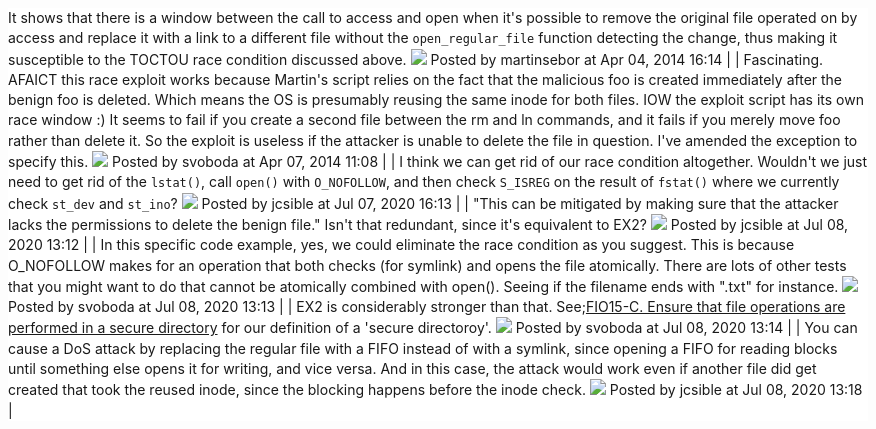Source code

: It shows that there is a window between the call to access and open when it's possible to remove the original file operated on by access and replace it with a link to a different file without the `open_regular_file` function detecting the change, thus making it susceptible to the TOCTOU race condition discussed above.
![](images/icons/contenttypes/comment_16.png) Posted by martinsebor at Apr 04, 2014 16:14
\| \|
Fascinating. AFAICT this race exploit works because Martin's script relies on the fact that the malicious foo is created immediately after the benign foo is deleted. Which means the OS is presumably reusing the same inode for both files. IOW the exploit script has its own race window :) It seems to fail if you create a second file between the rm and ln commands, and it fails if you merely move foo rather than delete it.
So the exploit is useless if the attacker is unable to delete the file in question. I've amended the exception to specify this.
![](images/icons/contenttypes/comment_16.png) Posted by svoboda at Apr 07, 2014 11:08
\| \|
I think we can get rid of our race condition altogether. Wouldn't we just need to get rid of the `lstat()`, call `open()` with `O_NOFOLLOW`, and then check `S_ISREG` on the result of `fstat()` where we currently check `st_dev` and `st_ino`?
![](images/icons/contenttypes/comment_16.png) Posted by jcsible at Jul 07, 2020 16:13
\| \|
"This can be mitigated by making sure that the attacker lacks the permissions to delete the benign file." Isn't that redundant, since it's equivalent to EX2?
![](images/icons/contenttypes/comment_16.png) Posted by jcsible at Jul 08, 2020 13:12
\| \|
In this specific code example, yes, we could eliminate the race condition as you suggest. This is because O_NOFOLLOW makes for an operation that both checks (for symlink) and opens the file atomically. There are lots of other tests that you might want to do that cannot be atomically combined with open(). Seeing if the filename ends with ".txt" for instance.
![](images/icons/contenttypes/comment_16.png) Posted by svoboda at Jul 08, 2020 13:13
\| \|
EX2 is considerably stronger than that. See;[FIO15-C. Ensure that file operations are performed in a secure directory](FIO15-C_%20Ensure%20that%20file%20operations%20are%20performed%20in%20a%20secure%20directory) for our definition of a 'secure directoroy'.
![](images/icons/contenttypes/comment_16.png) Posted by svoboda at Jul 08, 2020 13:14
\| \|
You can cause a DoS attack by replacing the regular file with a FIFO instead of with a symlink, since opening a FIFO for reading blocks until something else opens it for writing, and vice versa. And in this case, the attack would work even if another file did get created that took the reused inode, since the blocking happens before the inode check.
![](images/icons/contenttypes/comment_16.png) Posted by jcsible at Jul 08, 2020 13:18
\|
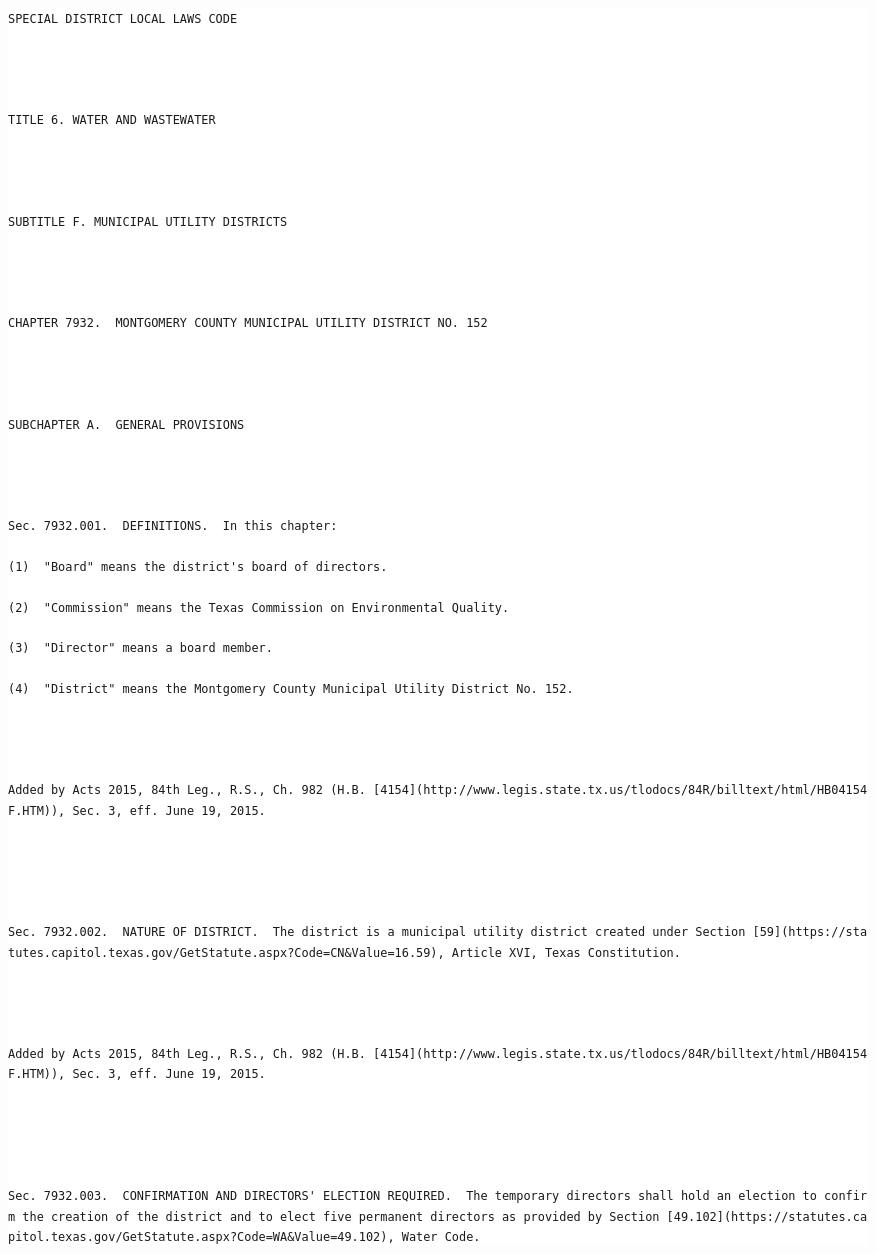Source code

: ﻿
    
    
    	
    					
    
    
    SPECIAL DISTRICT LOCAL LAWS CODE
    
      
    
    
    TITLE 6. WATER AND WASTEWATER
    
      
    
    
    SUBTITLE F. MUNICIPAL UTILITY DISTRICTS
    
      
    
    
    CHAPTER 7932.  MONTGOMERY COUNTY MUNICIPAL UTILITY DISTRICT NO. 152
    
      
    
    
    SUBCHAPTER A.  GENERAL PROVISIONS
    
      
    
    
    Sec. 7932.001.  DEFINITIONS.  In this chapter:
    
    (1)  "Board" means the district's board of directors.
    
    (2)  "Commission" means the Texas Commission on Environmental Quality.
    
    (3)  "Director" means a board member.
    
    (4)  "District" means the Montgomery County Municipal Utility District No. 152.
    
    
    
    
    Added by Acts 2015, 84th Leg., R.S., Ch. 982 (H.B. [4154](http://www.legis.state.tx.us/tlodocs/84R/billtext/html/HB04154F.HTM)), Sec. 3, eff. June 19, 2015.
    
    
    
    
    
    Sec. 7932.002.  NATURE OF DISTRICT.  The district is a municipal utility district created under Section [59](https://statutes.capitol.texas.gov/GetStatute.aspx?Code=CN&Value=16.59), Article XVI, Texas Constitution.
    
    
    
    
    Added by Acts 2015, 84th Leg., R.S., Ch. 982 (H.B. [4154](http://www.legis.state.tx.us/tlodocs/84R/billtext/html/HB04154F.HTM)), Sec. 3, eff. June 19, 2015.
    
    
    
    
    
    Sec. 7932.003.  CONFIRMATION AND DIRECTORS' ELECTION REQUIRED.  The temporary directors shall hold an election to confirm the creation of the district and to elect five permanent directors as provided by Section [49.102](https://statutes.capitol.texas.gov/GetStatute.aspx?Code=WA&Value=49.102), Water Code.
    
    
    
    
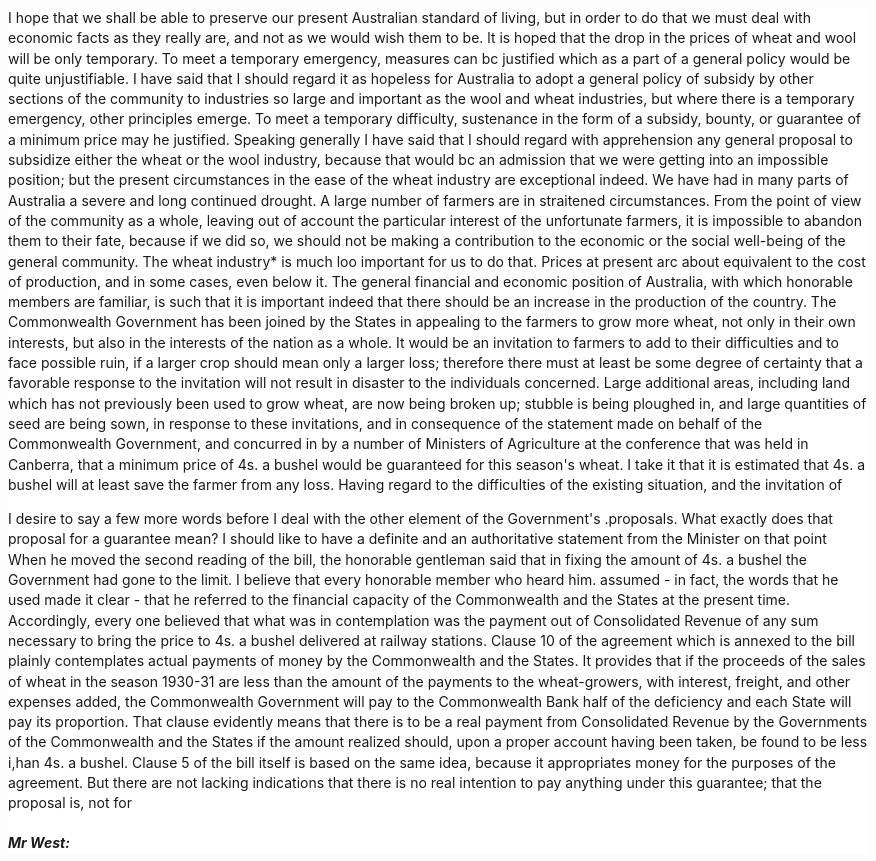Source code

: I hope that we shall be able to preserve our present Australian standard of living, but in order to do that we must deal with economic facts as they really are, and not as we would wish them to be. lt is hoped that the drop in the prices of wheat and wool will be only temporary. To meet a temporary emergency, measures can bc justified which as a part of a general policy would be quite unjustifiable. I have said that I should regard it as hopeless for Australia to adopt a general policy of subsidy by other sections of the community to industries so large and important as the wool and wheat industries, but where there is a temporary emergency, other principles emerge. To meet a temporary difficulty, sustenance in the form of a subsidy, bounty, or guarantee of a minimum price may he justified. Speaking generally I have said that I should regard with apprehension any general proposal to subsidize either the wheat or the wool industry, because that would bc an admission that we were getting into an impossible position; but the present  circumstances  in the ease of the wheat industry are exceptional indeed. We have had in many parts of Australia a severe and long continued drought. A large number of farmers are in straitened circumstances. From the point of  view  of the community as a whole, leaving out of account the particular interest of the unfortunate farmers, it is impossible to abandon them to their fate, because if we did so, we should not be making a contribution to the economic or the social well-being of the general community. The wheat industry* is much loo important for us to do that. Prices at present arc about equivalent to the cost of production, and in some cases, even below it. The general financial and economic position of Australia, with which honorable members are familiar, is such that it is important indeed that there should be an increase in the production of the country. The Commonwealth Government has been joined by the States in appealing to the farmers to grow more wheat, not only in their own interests, but also in the interests of the nation as a whole. It would be an invitation to farmers to add to their difficulties and to face possible ruin, if a larger crop should mean only a larger loss; therefore there must at least be some degree of certainty that a favorable response to the invitation will not result in disaster to the individuals concerned. Large additional areas, including land which has not previously been used to grow wheat, are now being broken up; stubble is being ploughed in, and large quantities of seed are being sown, in response to these invitations, and in consequence of the statement made on behalf of the Commonwealth Government, and concurred in by a number of Ministers of Agriculture at the conference that was held in Canberra, that a minimum price of 4s. a bushel would be guaranteed for this season's wheat. I take it that it is estimated that 4s. a bushel will at least save the farmer from any loss. Having regard to the difficulties of the existing situation, and the invitation of 

I desire to say a few more words before I deal with the other element of the Government's .proposals. What exactly does that proposal for a guarantee mean? I should like to have a definite and an authoritative statement from the Minister on that point When he moved the second reading of  the  bill, the honorable gentleman said that in fixing the amount of 4s. a bushel the Government had gone to the limit. I believe that every honorable member who heard him. assumed - in fact, the words that he used made it clear - that he referred to the financial capacity of the Commonwealth and the States at the present time. Accordingly, every one believed that what was in contemplation was the payment out of Consolidated Revenue of any sum necessary to bring the price to 4s. a bushel delivered at railway stations. Clause 10 of the agreement which is annexed to the bill plainly contemplates actual payments of money by the Commonwealth and the States. It provides that if the proceeds of the sales of wheat in the season 1930-31 are less than the amount of the payments to the wheat-growers, with interest, freight, and other expenses added, the Commonwealth Government will pay to the Commonwealth Bank half of the deficiency and each State will pay its proportion. That clause evidently means that there is to be a real payment from Consolidated Revenue by the Governments of the Commonwealth and the States if the amount realized should, upon a proper account having been taken, be found to be less i,han 4s. a bushel. Clause 5 of the bill itself is based on the same idea, because it appropriates money for the purposes of the agreement. But there are not lacking indications that there is no real intention to pay anything under this guarantee; that the proposal is, not for 

##### Mr West:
================
Exercise directions:
Each record above is to be written out exactly; the pictures are not.

Written solution:
Source code

: It shows that there is a window between the call to access and open when it's possible to remove the original file operated on by access and replace it with a link to a different file without the `open_regular_file` function detecting the change, thus making it susceptible to the TOCTOU race condition discussed above.
![](images/icons/contenttypes/comment_16.png) Posted by martinsebor at Apr 04, 2014 16:14
\| \|
Fascinating. AFAICT this race exploit works because Martin's script relies on the fact that the malicious foo is created immediately after the benign foo is deleted. Which means the OS is presumably reusing the same inode for both files. IOW the exploit script has its own race window :) It seems to fail if you create a second file between the rm and ln commands, and it fails if you merely move foo rather than delete it.
So the exploit is useless if the attacker is unable to delete the file in question. I've amended the exception to specify this.
![](images/icons/contenttypes/comment_16.png) Posted by svoboda at Apr 07, 2014 11:08
\| \|
I think we can get rid of our race condition altogether. Wouldn't we just need to get rid of the `lstat()`, call `open()` with `O_NOFOLLOW`, and then check `S_ISREG` on the result of `fstat()` where we currently check `st_dev` and `st_ino`?
![](images/icons/contenttypes/comment_16.png) Posted by jcsible at Jul 07, 2020 16:13
\| \|
"This can be mitigated by making sure that the attacker lacks the permissions to delete the benign file." Isn't that redundant, since it's equivalent to EX2?
![](images/icons/contenttypes/comment_16.png) Posted by jcsible at Jul 08, 2020 13:12
\| \|
In this specific code example, yes, we could eliminate the race condition as you suggest. This is because O_NOFOLLOW makes for an operation that both checks (for symlink) and opens the file atomically. There are lots of other tests that you might want to do that cannot be atomically combined with open(). Seeing if the filename ends with ".txt" for instance.
![](images/icons/contenttypes/comment_16.png) Posted by svoboda at Jul 08, 2020 13:13
\| \|
EX2 is considerably stronger than that. See;[FIO15-C. Ensure that file operations are performed in a secure directory](FIO15-C_%20Ensure%20that%20file%20operations%20are%20performed%20in%20a%20secure%20directory) for our definition of a 'secure directoroy'.
![](images/icons/contenttypes/comment_16.png) Posted by svoboda at Jul 08, 2020 13:14
\| \|
You can cause a DoS attack by replacing the regular file with a FIFO instead of with a symlink, since opening a FIFO for reading blocks until something else opens it for writing, and vice versa. And in this case, the attack would work even if another file did get created that took the reused inode, since the blocking happens before the inode check.
![](images/icons/contenttypes/comment_16.png) Posted by jcsible at Jul 08, 2020 13:18
\|
Source code

: ﻿
    
    
    	
    					
    
    
    SPECIAL DISTRICT LOCAL LAWS CODE
    
      
    
    
    TITLE 6. WATER AND WASTEWATER
    
      
    
    
    SUBTITLE F. MUNICIPAL UTILITY DISTRICTS
    
      
    
    
    CHAPTER 7932.  MONTGOMERY COUNTY MUNICIPAL UTILITY DISTRICT NO. 152
    
      
    
    
    SUBCHAPTER A.  GENERAL PROVISIONS
    
      
    
    
    Sec. 7932.001.  DEFINITIONS.  In this chapter:
    
    (1)  "Board" means the district's board of directors.
    
    (2)  "Commission" means the Texas Commission on Environmental Quality.
    
    (3)  "Director" means a board member.
    
    (4)  "District" means the Montgomery County Municipal Utility District No. 152.
    
    
    
    
    Added by Acts 2015, 84th Leg., R.S., Ch. 982 (H.B. [4154](http://www.legis.state.tx.us/tlodocs/84R/billtext/html/HB04154F.HTM)), Sec. 3, eff. June 19, 2015.
    
    
    
    
    
    Sec. 7932.002.  NATURE OF DISTRICT.  The district is a municipal utility district created under Section [59](https://statutes.capitol.texas.gov/GetStatute.aspx?Code=CN&Value=16.59), Article XVI, Texas Constitution.
    
    
    
    
    Added by Acts 2015, 84th Leg., R.S., Ch. 982 (H.B. [4154](http://www.legis.state.tx.us/tlodocs/84R/billtext/html/HB04154F.HTM)), Sec. 3, eff. June 19, 2015.
    
    
    
    
    
    Sec. 7932.003.  CONFIRMATION AND DIRECTORS' ELECTION REQUIRED.  The temporary directors shall hold an election to confirm the creation of the district and to elect five permanent directors as provided by Section [49.102](https://statutes.capitol.texas.gov/GetStatute.aspx?Code=WA&Value=49.102), Water Code.
    
    
    
    
Source code

: I hope that we shall be able to preserve our present Australian standard of living, but in order to do that we must deal with economic facts as they really are, and not as we would wish them to be. lt is hoped that the drop in the prices of wheat and wool will be only temporary. To meet a temporary emergency, measures can bc justified which as a part of a general policy would be quite unjustifiable. I have said that I should regard it as hopeless for Australia to adopt a general policy of subsidy by other sections of the community to industries so large and important as the wool and wheat industries, but where there is a temporary emergency, other principles emerge. To meet a temporary difficulty, sustenance in the form of a subsidy, bounty, or guarantee of a minimum price may he justified. Speaking generally I have said that I should regard with apprehension any general proposal to subsidize either the wheat or the wool industry, because that would bc an admission that we were getting into an impossible position; but the present  circumstances  in the ease of the wheat industry are exceptional indeed. We have had in many parts of Australia a severe and long continued drought. A large number of farmers are in straitened circumstances. From the point of  view  of the community as a whole, leaving out of account the particular interest of the unfortunate farmers, it is impossible to abandon them to their fate, because if we did so, we should not be making a contribution to the economic or the social well-being of the general community. The wheat industry* is much loo important for us to do that. Prices at present arc about equivalent to the cost of production, and in some cases, even below it. The general financial and economic position of Australia, with which honorable members are familiar, is such that it is important indeed that there should be an increase in the production of the country. The Commonwealth Government has been joined by the States in appealing to the farmers to grow more wheat, not only in their own interests, but also in the interests of the nation as a whole. It would be an invitation to farmers to add to their difficulties and to face possible ruin, if a larger crop should mean only a larger loss; therefore there must at least be some degree of certainty that a favorable response to the invitation will not result in disaster to the individuals concerned. Large additional areas, including land which has not previously been used to grow wheat, are now being broken up; stubble is being ploughed in, and large quantities of seed are being sown, in response to these invitations, and in consequence of the statement made on behalf of the Commonwealth Government, and concurred in by a number of Ministers of Agriculture at the conference that was held in Canberra, that a minimum price of 4s. a bushel would be guaranteed for this season's wheat. I take it that it is estimated that 4s. a bushel will at least save the farmer from any loss. Having regard to the difficulties of the existing situation, and the invitation of 

I desire to say a few more words before I deal with the other element of the Government's .proposals. What exactly does that proposal for a guarantee mean? I should like to have a definite and an authoritative statement from the Minister on that point When he moved the second reading of  the  bill, the honorable gentleman said that in fixing the amount of 4s. a bushel the Government had gone to the limit. I believe that every honorable member who heard him. assumed - in fact, the words that he used made it clear - that he referred to the financial capacity of the Commonwealth and the States at the present time. Accordingly, every one believed that what was in contemplation was the payment out of Consolidated Revenue of any sum necessary to bring the price to 4s. a bushel delivered at railway stations. Clause 10 of the agreement which is annexed to the bill plainly contemplates actual payments of money by the Commonwealth and the States. It provides that if the proceeds of the sales of wheat in the season 1930-31 are less than the amount of the payments to the wheat-growers, with interest, freight, and other expenses added, the Commonwealth Government will pay to the Commonwealth Bank half of the deficiency and each State will pay its proportion. That clause evidently means that there is to be a real payment from Consolidated Revenue by the Governments of the Commonwealth and the States if the amount realized should, upon a proper account having been taken, be found to be less i,han 4s. a bushel. Clause 5 of the bill itself is based on the same idea, because it appropriates money for the purposes of the agreement. But there are not lacking indications that there is no real intention to pay anything under this guarantee; that the proposal is, not for 

##### Mr West:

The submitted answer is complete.